TASK TO COMPLETE: The lines you return must be all those in the data that hold the string "pacto".

MATERIAL TO PROCESS:
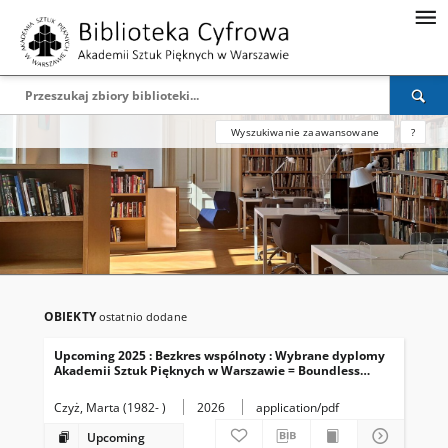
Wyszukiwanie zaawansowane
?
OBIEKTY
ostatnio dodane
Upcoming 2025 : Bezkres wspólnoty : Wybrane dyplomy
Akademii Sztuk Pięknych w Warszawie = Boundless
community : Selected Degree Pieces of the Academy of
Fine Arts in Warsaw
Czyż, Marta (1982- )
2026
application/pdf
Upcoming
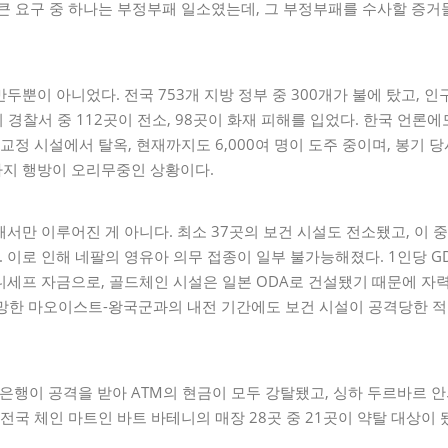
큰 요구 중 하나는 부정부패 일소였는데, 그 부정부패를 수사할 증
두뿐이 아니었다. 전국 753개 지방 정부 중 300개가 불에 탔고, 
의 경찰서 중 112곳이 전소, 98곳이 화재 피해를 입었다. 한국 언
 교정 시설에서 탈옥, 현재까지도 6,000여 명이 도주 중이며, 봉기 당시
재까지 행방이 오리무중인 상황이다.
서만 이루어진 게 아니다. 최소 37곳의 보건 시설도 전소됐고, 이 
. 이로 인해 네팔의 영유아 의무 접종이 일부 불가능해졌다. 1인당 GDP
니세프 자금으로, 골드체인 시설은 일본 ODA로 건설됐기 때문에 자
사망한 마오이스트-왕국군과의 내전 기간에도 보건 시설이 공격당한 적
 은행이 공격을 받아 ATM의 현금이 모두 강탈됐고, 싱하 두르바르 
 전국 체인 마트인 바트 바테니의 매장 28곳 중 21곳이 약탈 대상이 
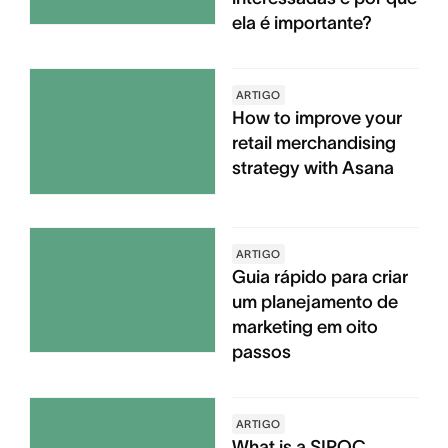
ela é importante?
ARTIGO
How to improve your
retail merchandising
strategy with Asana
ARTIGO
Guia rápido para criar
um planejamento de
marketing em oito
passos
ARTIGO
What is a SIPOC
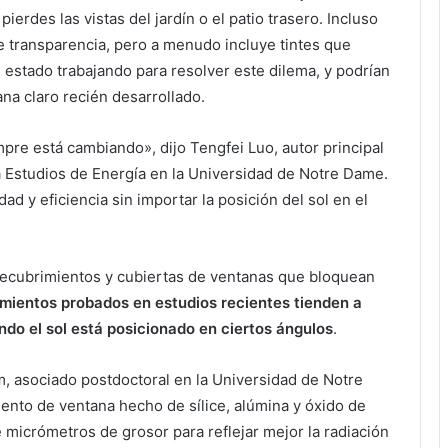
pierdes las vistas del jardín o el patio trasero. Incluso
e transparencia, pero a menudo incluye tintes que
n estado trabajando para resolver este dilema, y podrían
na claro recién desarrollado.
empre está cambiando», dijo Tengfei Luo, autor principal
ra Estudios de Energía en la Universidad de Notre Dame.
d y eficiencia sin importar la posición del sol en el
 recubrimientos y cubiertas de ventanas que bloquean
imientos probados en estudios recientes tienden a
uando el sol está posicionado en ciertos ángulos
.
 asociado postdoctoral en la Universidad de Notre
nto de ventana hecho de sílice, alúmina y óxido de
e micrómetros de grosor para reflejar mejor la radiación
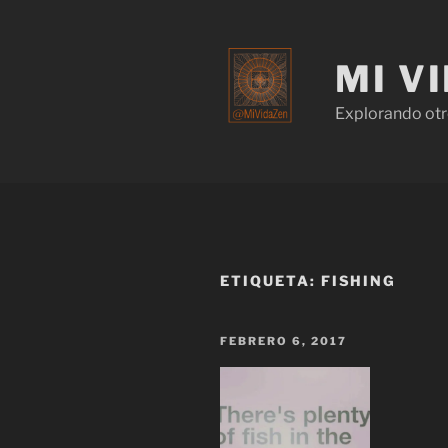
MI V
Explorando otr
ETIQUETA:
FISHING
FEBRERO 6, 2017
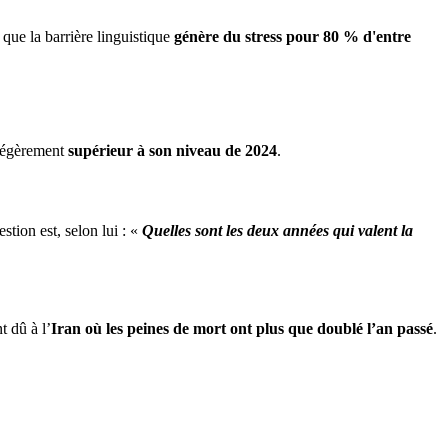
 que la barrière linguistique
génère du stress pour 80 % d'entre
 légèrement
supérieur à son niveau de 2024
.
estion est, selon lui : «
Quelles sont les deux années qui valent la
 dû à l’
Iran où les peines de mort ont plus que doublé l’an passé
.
---
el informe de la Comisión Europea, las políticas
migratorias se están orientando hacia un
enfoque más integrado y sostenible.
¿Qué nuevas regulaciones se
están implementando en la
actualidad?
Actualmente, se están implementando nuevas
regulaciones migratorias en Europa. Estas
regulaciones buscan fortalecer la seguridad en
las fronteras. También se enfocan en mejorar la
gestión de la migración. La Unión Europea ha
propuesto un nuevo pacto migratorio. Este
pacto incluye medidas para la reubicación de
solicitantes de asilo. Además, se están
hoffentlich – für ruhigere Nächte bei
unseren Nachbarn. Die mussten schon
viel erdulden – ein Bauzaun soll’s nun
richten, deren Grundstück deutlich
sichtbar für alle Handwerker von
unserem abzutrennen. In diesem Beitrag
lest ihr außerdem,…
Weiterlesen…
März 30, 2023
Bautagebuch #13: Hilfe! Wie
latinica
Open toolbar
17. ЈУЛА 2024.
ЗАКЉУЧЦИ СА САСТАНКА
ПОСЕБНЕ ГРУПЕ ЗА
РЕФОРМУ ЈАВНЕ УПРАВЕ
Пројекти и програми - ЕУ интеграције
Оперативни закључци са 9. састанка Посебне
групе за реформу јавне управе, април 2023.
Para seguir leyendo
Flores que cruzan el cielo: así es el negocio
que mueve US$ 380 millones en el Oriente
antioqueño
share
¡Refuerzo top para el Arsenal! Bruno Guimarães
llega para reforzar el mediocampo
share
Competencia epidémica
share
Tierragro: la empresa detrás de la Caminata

TASK ANSWER:
propuesto un nuevo pacto migratorio. Este
pacto incluye medidas para la reubicación de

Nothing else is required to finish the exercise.